08/10/2023 La Russie, « Etat-civilisation »

Vladimir Poutine prend plus souvent la parole que ne le rapportent les médias occidentaux. Le thème principal qui l’inspire consiste à opposer la Russie, « Etat-civilisation » à un Occident , représenté par les Etats-Unis , seulement intéressé par des guerres incessantes visant à s’approprier les ressources des autres Etats et en faire politiquement de véritables colonies.

Avec la guerre en Ukraine, la confrontation idéologique entre la Russie Etat-civilisation et un Occident accusé de vouloir lui imposer des valeurs qui lui sont étrangères, atteint son paroxysme. Ceci conduit Vladimir Poutine à magnifier la Russie et refuser son assimilation par un Occident qui ne représente aucun des idéaux qui sont les siens.

Il en résulte que la population russe profonde qui comprend semble-il dans sa majorité ce message, continue à accepter les morts et les privations résultant de cette guerre.

Dans sa brève intervention prononcée le 22 août 2022 à l’occasion de la « journée du drapeau« , Vladimir Poutine a souligne que cet emblème « symbolise notre foi dans les valeurs traditionnelles auxquelles nous ne renoncerons jamais ». « Le désir de vivre selon notre volonté, de choisir notre propre voie et de la suivre, est désormais constitutif du code génétique de notre peuple« . Cette notion de code est présente depuis longtemps dans son discours. En janvier 2012, alors que beaucoup d’opposants contestent son retour au Kremlin, Poutine a évoqué, dans une tribune consacrée à la « question nationale« , l’identité russe, caractérisée par un « autre code culturel« , que « l’on a tenté et que l’on tente de casser » et qu’il faut donc « préserver, renforcer et nourrir« . 

L’idée d’une Russie « État-civilisation » est abondamment propagée ces dernières années par le discours officiel. Dans un entretien, diffusé en mai 2020, Vladimir Poutine parle de la Russie, « non seulement comme un pays, mais comme une civilisation distincte grâce à ses riches traditions, à son caractère multiethnique, à ses nombreuses cultures et confessions« . C’est également en mai 2020 que Nikolaï Patrouchev, secrétaire du conseil de Sécurité de Russie, a dans une longue interview, souligné l’importance de la réforme constitutionnelle, qui renforce les pouvoirs du Kremlin et qui « ouvre une nouvelle page dans l’histoire de l’État russe« . 

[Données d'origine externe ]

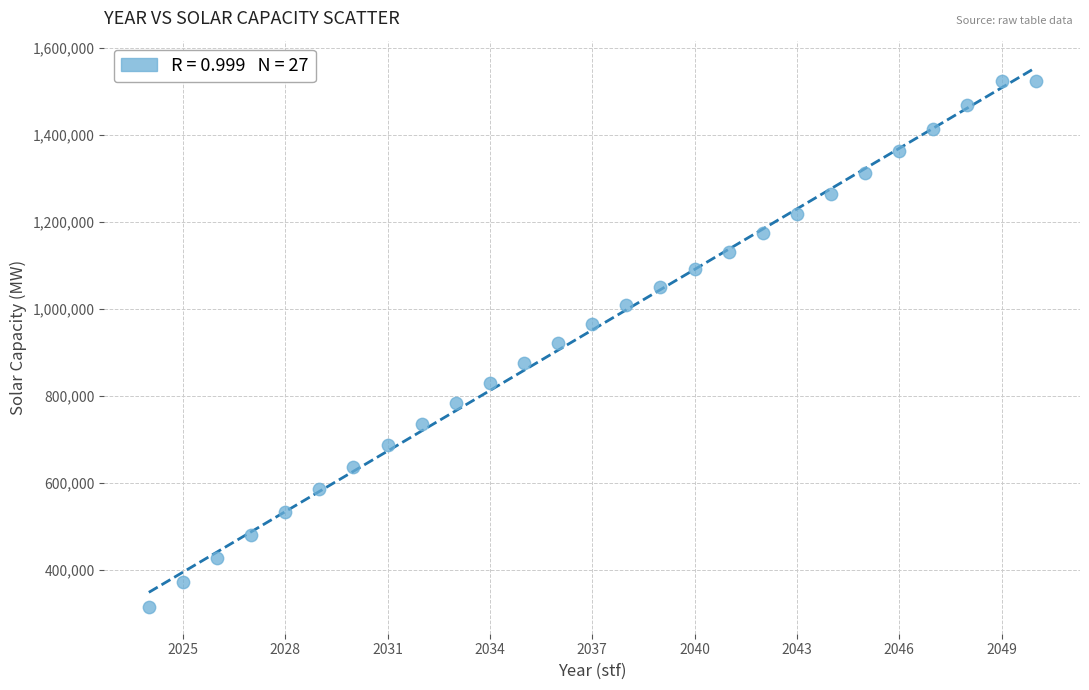

What is the range of Y values (max minus min)?

1208000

Dans un article intitulé « la solitude du sang-mêlé« , publié il y a quatre ans, Vladislav Sourkov, ancien conseiller  du Kremlin, explique que l’année 2014 marque « la fin du cheminement épique de la Russie vers l’Occident, la fin des tentatives répétées et invariablement vouées à l’échec de devenir partie de la civilisation occidentale« . Le conflit avec l’Ukraine a provoqué un tournant dans la perception de la Russie comme puissance européenne, il a mis fin à ses deux grands projets géopolitiques (« grande Europe » et « grande Eurasie« ), et la conduit au repli, explique l’historien Igor Torbakov. D’où le regain d’intérêt pour Vadim Tsymboursky, auteur en 1993 d’un ouvrage de référence, « l’île Russie« , dans lequel il se fait l’avocat d’une Russie insulaire.

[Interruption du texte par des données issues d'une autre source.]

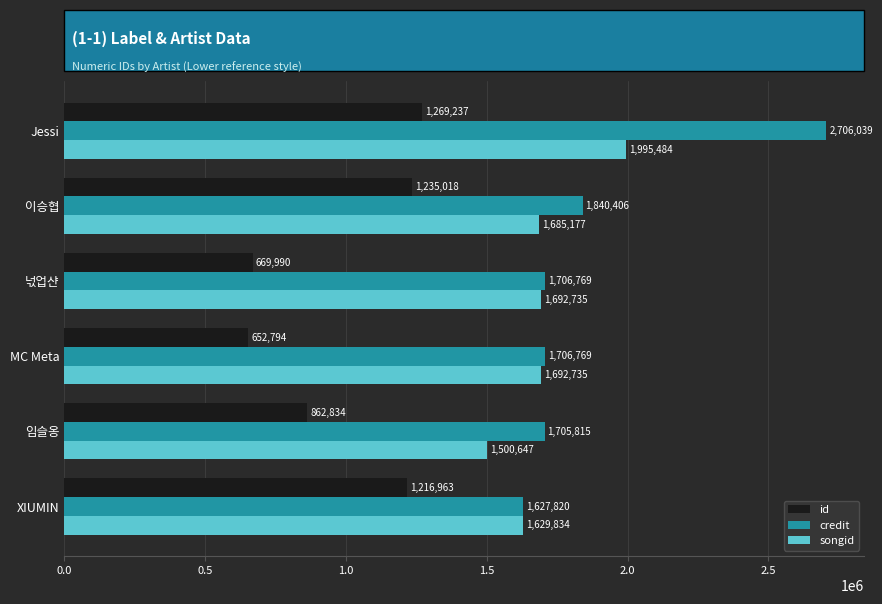

Rank the series at Jessi from highest to lowest value.

credit, songid, id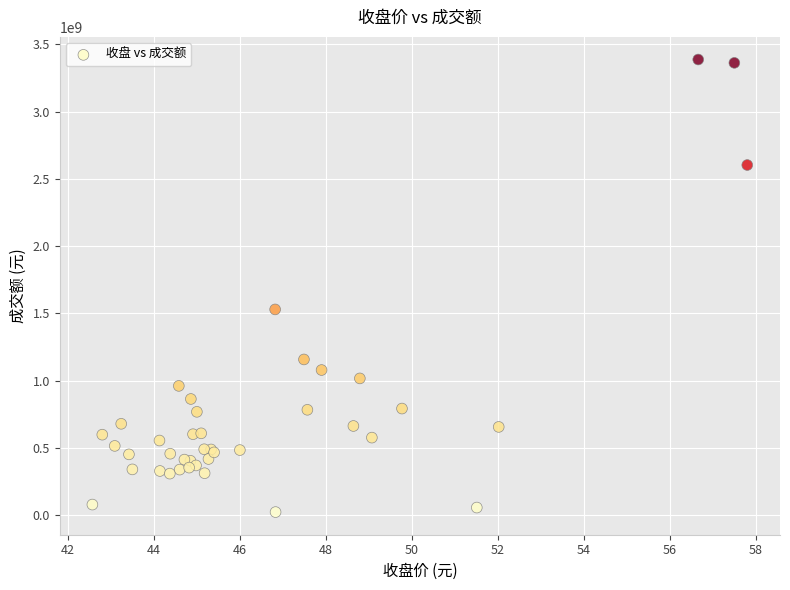

What Y value in the scatter plot is closest to 1705659984?

1530203760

Il faut reconnaître qu’aux Etats-Unis, les élites dirigeantes du parti républicain comme du parti démocrate, ne font rien pour mettre en valeur l’Etat-civilisation américain, pour reprendre termes de Vladimir Poutine. Dans les Etats européens, pour ce qui les concerne, le spectacle donné par Washington ne représente en rien un exemple de civilisation.